Since the migration code in the PlanGrid app was not entirely CPU bound, but was also interacting with our local DB we would see a lot more interrupts and as a result a lot more core switches:

I was surprised to learn about these frequent core switches, since my understanding was that they incur a fairly high performance overhead. A technology called Symmetric Multi-Processing (SMP) eliminates that overhead by using memory that is shared across all cores of a multi-chip system.

Each core in the cluster has the same view of memory and of shared hardware. Any application, process, or task can run on any core and the operating system scheduler can dynamically migrate tasks between cores to achieve optimal system load. A multi-threaded application can run on several cores at once. The operating system can hide much of the complexity from applications.

Apparently SMP is standard on all modern chips.

Profiling Parallel Execution The Right Way

As shown above, core utilization isn’t a great way to measure whether or not your code is running efficiently accross multiple cores.

The Thread Data view in the Time Profiler instrument is a lot more useful for that. It clearly shows that the entire work for the sample project is bound to single thread - which means it cannot be executed in parallel:

Here’s what the graph above looks like when changing the sample project to run parts of the work parallel:

The graph now shows a CPU utilization of over 100% and indicates that the work is performed on two different threads in parallel.

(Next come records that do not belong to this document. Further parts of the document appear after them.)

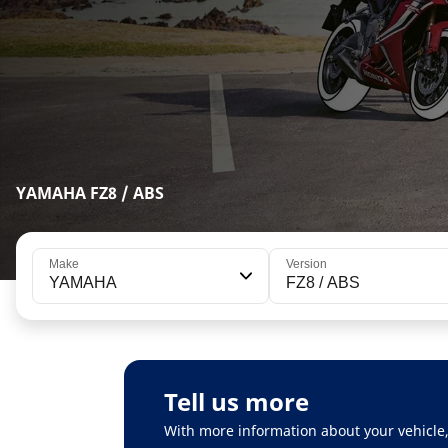
YAMAHA FZ8 / ABS
Make
Version
YAMAHA
FZ8 / ABS
Tell us more
With more information about your vehicle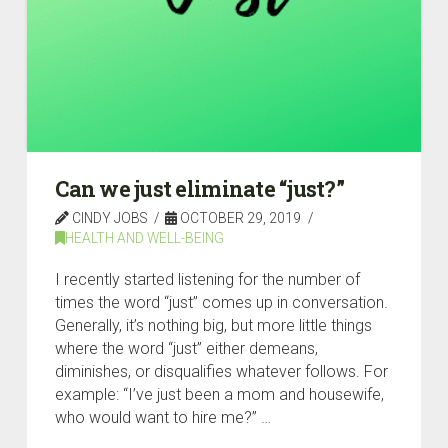
Can we just eliminate “just?”
CINDY JOBS
OCTOBER 29, 2019
HEALTH AND WELL-BEING
I recently started listening for the number of
times the word “just” comes up in conversation.
Generally, it’s nothing big, but more little things
where the word “just” either demeans,
diminishes, or disqualifies whatever follows. For
example: “I’ve just been a mom and housewife,
who would want to hire me?” …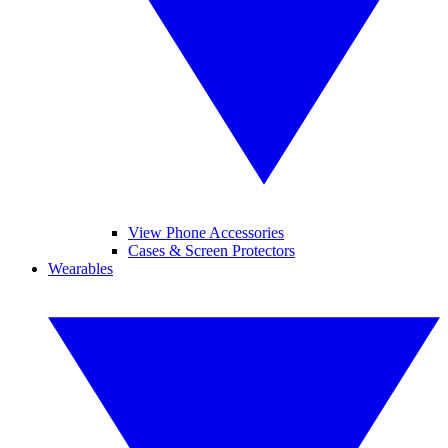
View Phone Accessories
Cases & Screen Protectors
Wearables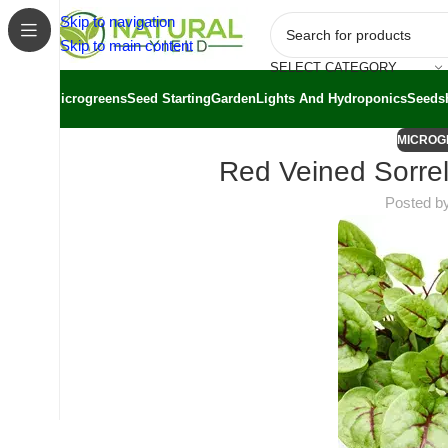
Skip to navigation
Skip to main content
SELECT CATEGORY
Microgreens
Seed Starting
Garden
Lights And Hydroponics
Seeds
MICROG
Red Veined Sorrel
Posted b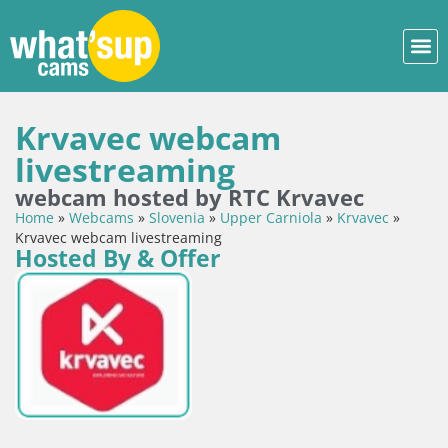
Krvavec webcam
livestreaming
webcam hosted by RTC Krvavec
Home
»
Webcams
»
Slovenia
»
Upper Carniola
»
Krvavec
»
Krvavec webcam livestreaming
Hosted By & Offer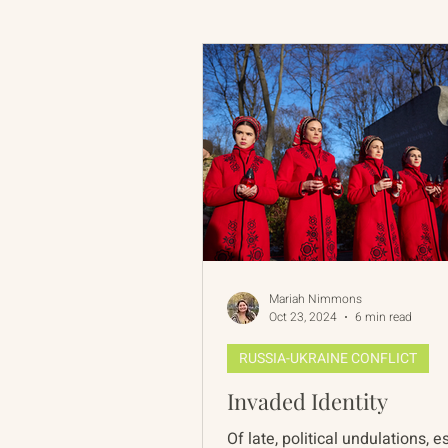
Russian-American Program
Update
IAN
RAP
Mariah Nimmons
Oct 23, 2024
6 min read
RUSSIA-UKRAINE CONFLICT
Invaded Identity
Of late, political undulations, 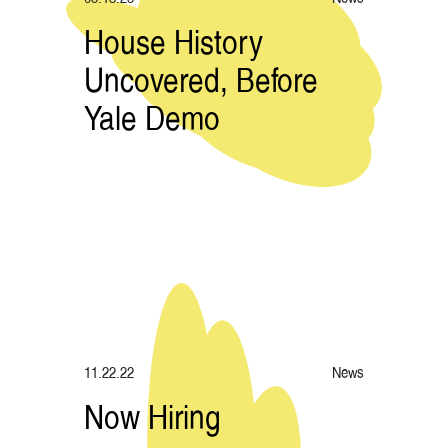
House History
Uncovered, Before
Yale Demo
11.22.22
News
Now Hiring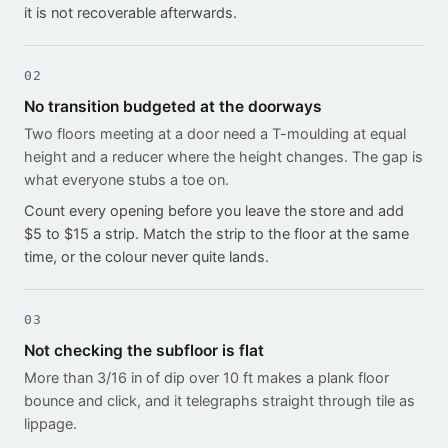
it is not recoverable afterwards.
02
No transition budgeted at the doorways
Two floors meeting at a door need a T-moulding at equal
height and a reducer where the height changes. The gap is
what everyone stubs a toe on.
Count every opening before you leave the store and add
$5 to $15 a strip. Match the strip to the floor at the same
time, or the colour never quite lands.
03
Not checking the subfloor is flat
More than 3/16 in of dip over 10 ft makes a plank floor
bounce and click, and it telegraphs straight through tile as
lippage.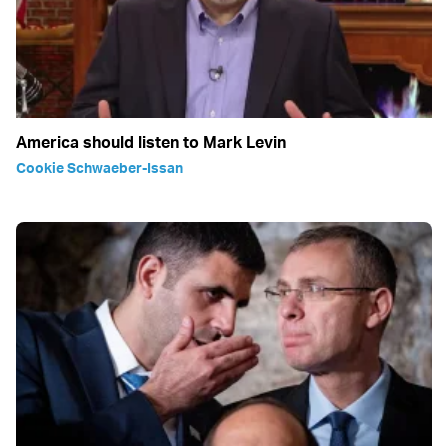
America should listen to Mark Levin
Cookie Schwaeber-Issan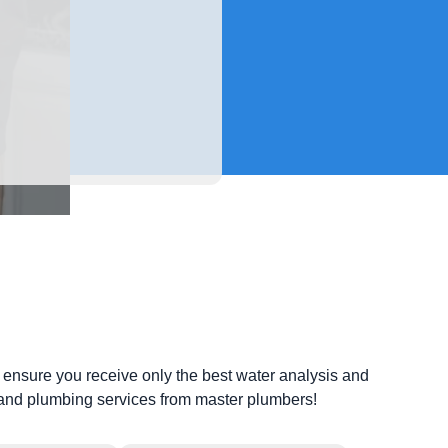
ls ensure you receive only the best water analysis and
e and plumbing services from master plumbers!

The system trace will now also reveal that the code is running in parallel on two cores:

If you profile parallelized code that involves locking you should also make sure to turn on the Record Waiting Threads option in the Time Profiler.

Concurrency is hard - but parallelism might be harder?

Also, did you know that the A8X processor of the iPad Air 2 has three cores? I didn’t until I found out through profiling!